Regardless, the success of Bitcoin spot ETFs has given the entire crypto ecosystem a much-needed wave of momentum—so it will be interesting to see how things develop going forward.
How to buy Bitcoin directly with Phantom
If you’d like to purchase Bitcoin and other cryptocurrencies directly, instead of through an ETF, we’re here to help!
But first, why is it beneficial to purchase cryptocurrencies directly?
- Complexity: As you can see here, each Bitcoin spot ETF has a different ticker, price, and custodian—making it extremely difficult to get a good overview and make a confident purchasing decision. However, when you buy Bitcoin directly, there's none of that and only one ticker: BTC.
- Fees: When you buy shares in an ETF, you’ll have to pay multiple fees—which can be significant depending on your spend. Conversely, if you purchase Bitcoin directly, you avoid management and middleman fees and only pay transaction i.e. network fees.
- Self-custody: When you purchase Bitcoin or other cryptocurrencies through an ETF, you do not own these digital assets directly, nor do you have access to them. If you’d like to have full control of your digital assets, it's best to purchase them directly and self-custody them in a crypto wallet such as Phantom.
- Decentralized finance (DeFi): Self-custody of cryptoassets comes with another benefit: DeFi. For example, if you hold 0.10 BTC in your Phantom wallet, you can deposit that BTC into DeFi protocols such as marginfi, Kamino, or Drift to earn yield and as collateral for your trades.
Alright, so how do you buy, sell, and trade Bitcoin and other cryptocurrencies with Phantom?
Here are some ideas:
- First things first, download and create your Phantom wallet.
- Option 1: Create an account on a centralized exchange such as Coinbase or Kraken. Next, purchase USDC and send it to your Phantom wallet using the Solana network (SPL tokens). Then, go to Jupiter, connect your Phantom wallet, and swap your USDC for Bitcoin—either WBTC or TBTC: these are “wrapped Bitcoin”, which are native to the Solana blockchain, so they might always have a slight price difference to native Bitcoin on centralized exchanges such as Coinbase or Kraken. However, as discussed above, centralized changes also have higher fees and don’t allow for self-custody—Phantom, on the other hand, allows you to self-custody all your digital assets.
- Option 2: you can also purchase Bitcoin, USDC, and other cryptocurrencies directly within you Phantom wallet using MoonPay, PayPal, and Robinhood.
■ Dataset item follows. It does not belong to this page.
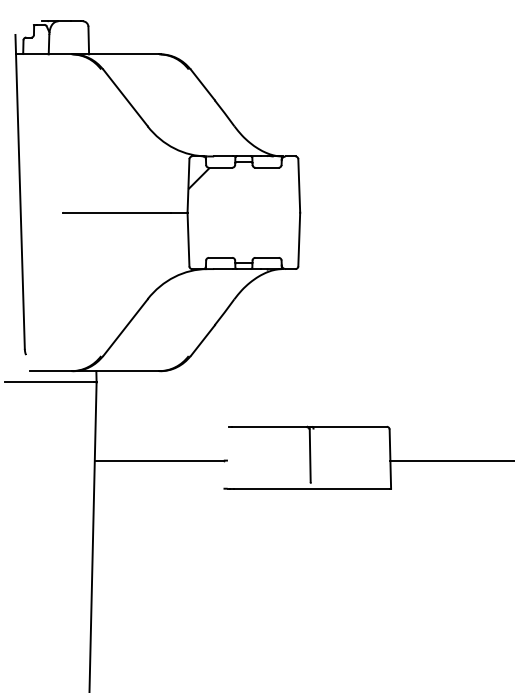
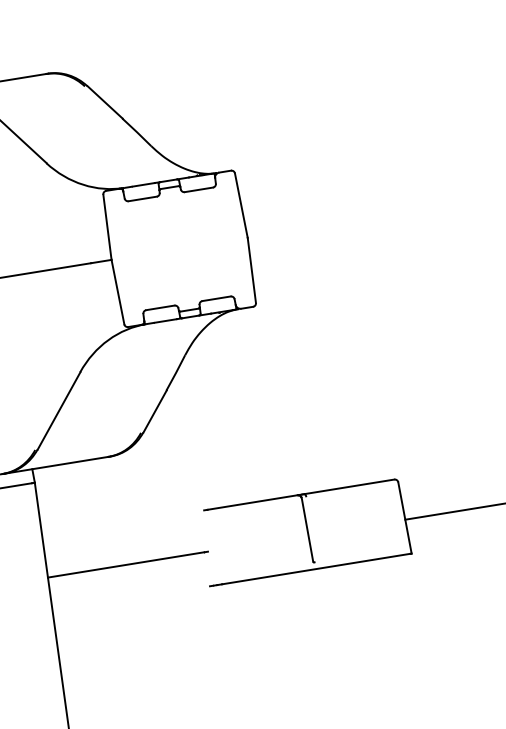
hatch: (198, 178) -> (118, 216), removed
- Option 3: purchase Bitcoin, USDC, and other cryptocurrencies on Jupiter directly using your Phantom wallet and credit card.
After purchasing cryptocurrencies, you can a) hold it in your Phantom wallet, b) send it to your cold wallet, or c) deposit it into DeFi protocols such as marginfi, Kamino, or Drift to earn yield and as collateral for your trades.
Disclaimer: This guide is strictly for educational purposes only and doesn’t constitute financial or legal advice or a solicitation to buy or sell any assets or to make any financial decisions. Please be careful and do your own research.